Sexual health strategy at risk
Primary prevention is by far the most effective way of cutting deaths from heart disease but has been largely ignored by Government policy and the new GMS contract, research-ers conclude.
Three times as many lives have been saved by reducing risk factors for CHD in healthy people as by secondary prevention in CHD patients, the study found.
The research leader claimed GPs should take a broader interest in primary prevention and become 'advocates of good health'.
The findings came after the Department of Health last week suggested the next version of the quality and outcomes framework could include targets for obesity management and prevention.
Researchers analysed the halving in CHD deaths between 1981 and 2000 in England and Wales and found 45 per cent of the fall came from cuts in population levels of smoking, cholesterol and blood pressure in healthy people, and only 15 per cent from secondary prevention in CHD patients.
Of 26,665 fewer smoking-related deaths, 21,630 came from healthy people giving up and 5,035 from smoking cessation in CHD patients. Falls in cholesterol cut deaths by 2,435 in healthy subjects and 1,205 in CHD patients, and reductions in blood pressure cut deaths by 3,395 in healthy people and 575 in CHD patients.

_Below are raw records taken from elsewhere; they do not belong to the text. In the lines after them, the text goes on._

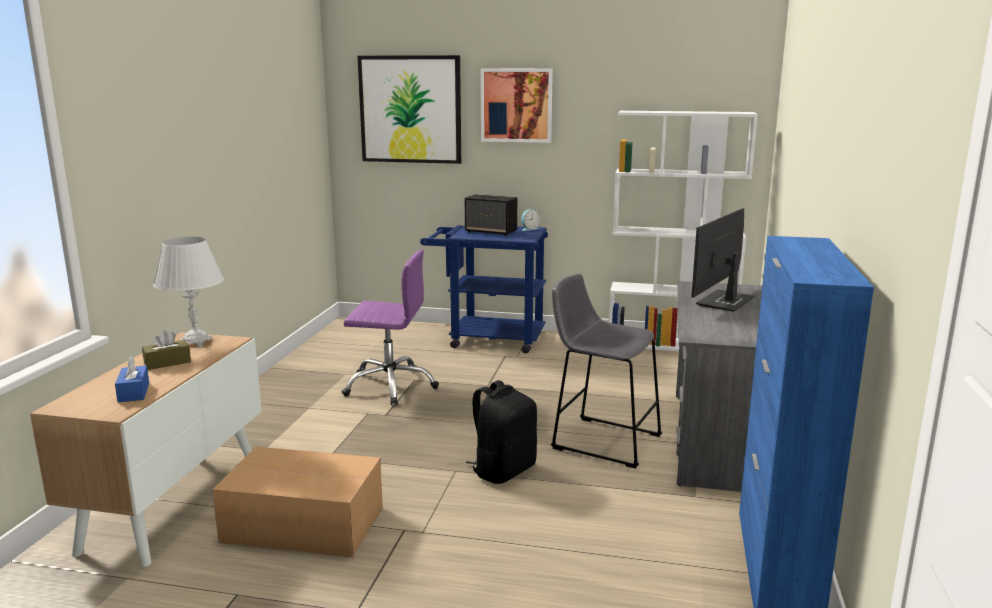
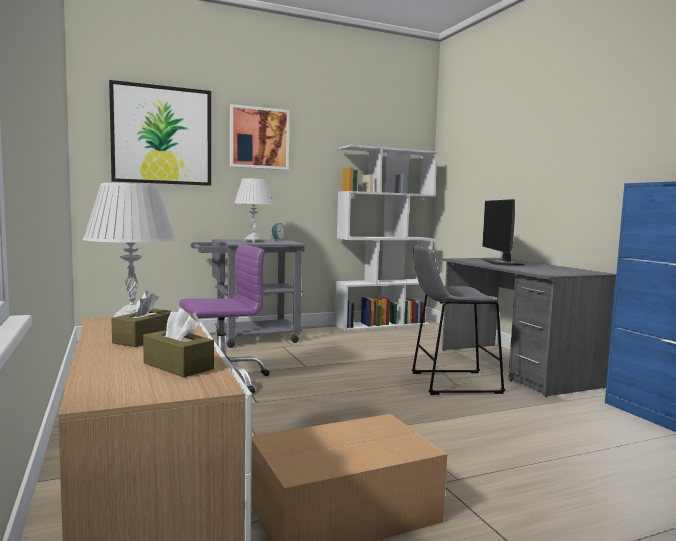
camera: 35 degrees left, 10 degrees down
blue tissue box [115,356,149,403] -> brown tissue box [143,308,214,377]
blue cart [420,225,548,354] -> grey cart [191,239,305,348]
speaker [465,194,517,236] -> white table lamp [234,178,273,242]
black backpack [466,380,537,484] -> none

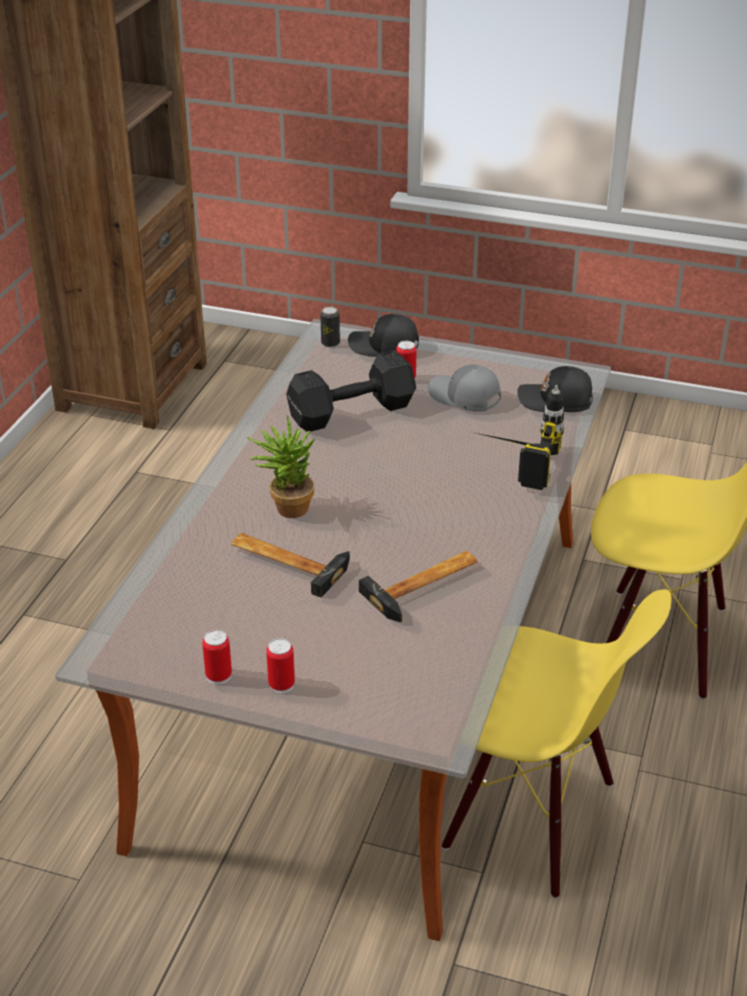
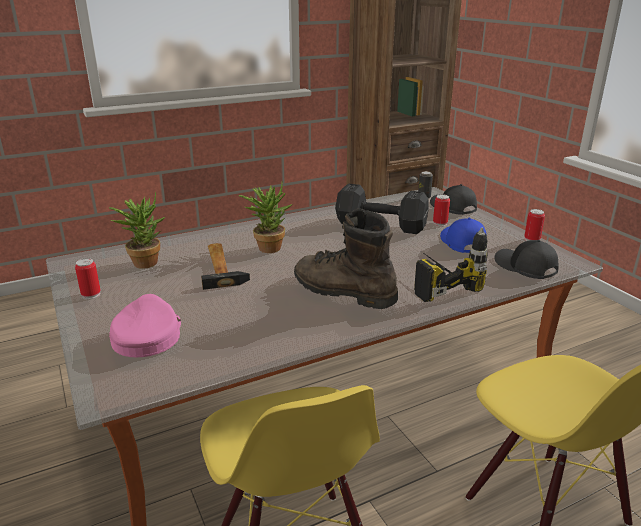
camera: 45 degrees right, 10 degrees down
can [266,638,295,693] -> can moved to [524,209,545,241]
hammer [359,551,478,622] -> none
grey cap [428,364,501,412] -> blue cap [440,218,487,253]
none -> potted plant [109,192,165,269]
none -> pink cap [109,294,181,357]
none -> brown boot [294,208,398,309]

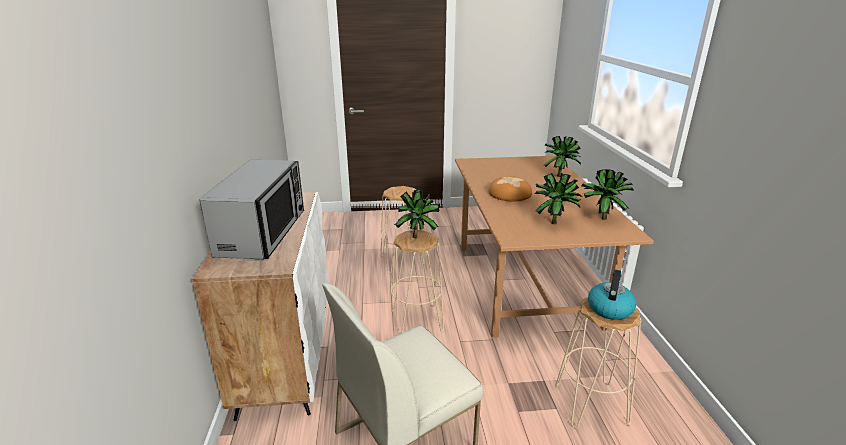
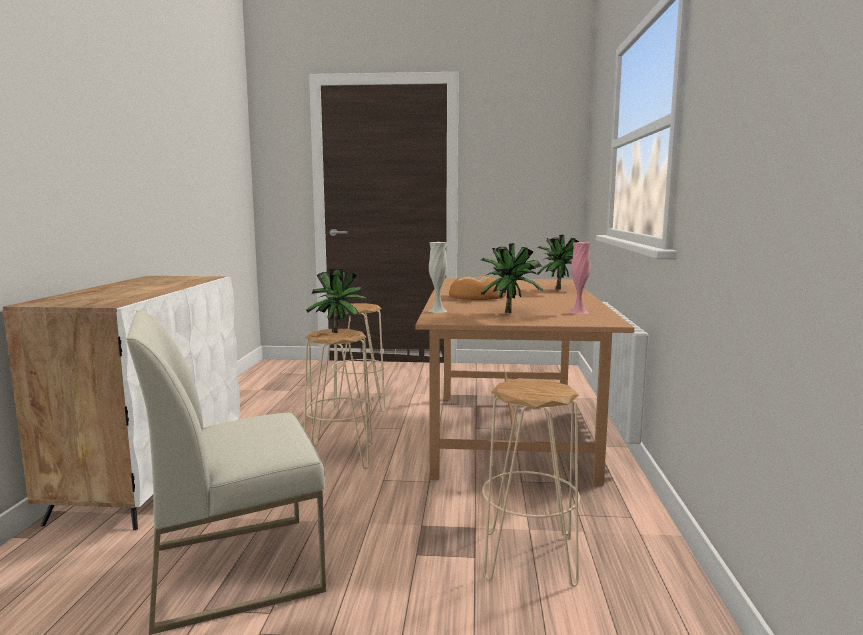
camera: 10 degrees right, 15 degrees down
microwave [199,160,304,259] -> none
potted plant [582,169,634,220] -> pink vase [569,242,591,314]
kettle [588,270,636,320] -> none
none -> white vase [429,242,447,313]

Study author Professor Simon Capewell, professor of clinical epidemiology at the University of Liverpool, said: 'Current policies do not favour primary prevention, yet almost half the falls in CHD mortality are attributable to reductions in the major risk factors in "healthy" individuals.
'GPs' roles should be extended, to also act as advocates of good health.'
Dr Terry McCormack, deputy-chair of the Primary Care Cardiovascular Society and a GP in East Yorkshire, said: 'I'm sure GPs are concentrating on hitting the quality and outcomes framework and may take their eye off the ball when it comes to the primary prevention of CHD.'
But he said 'to some extent' primary prevention of CHD was included in the contract.
The research was presented at the Society for Social Medicine conference in Birmingham.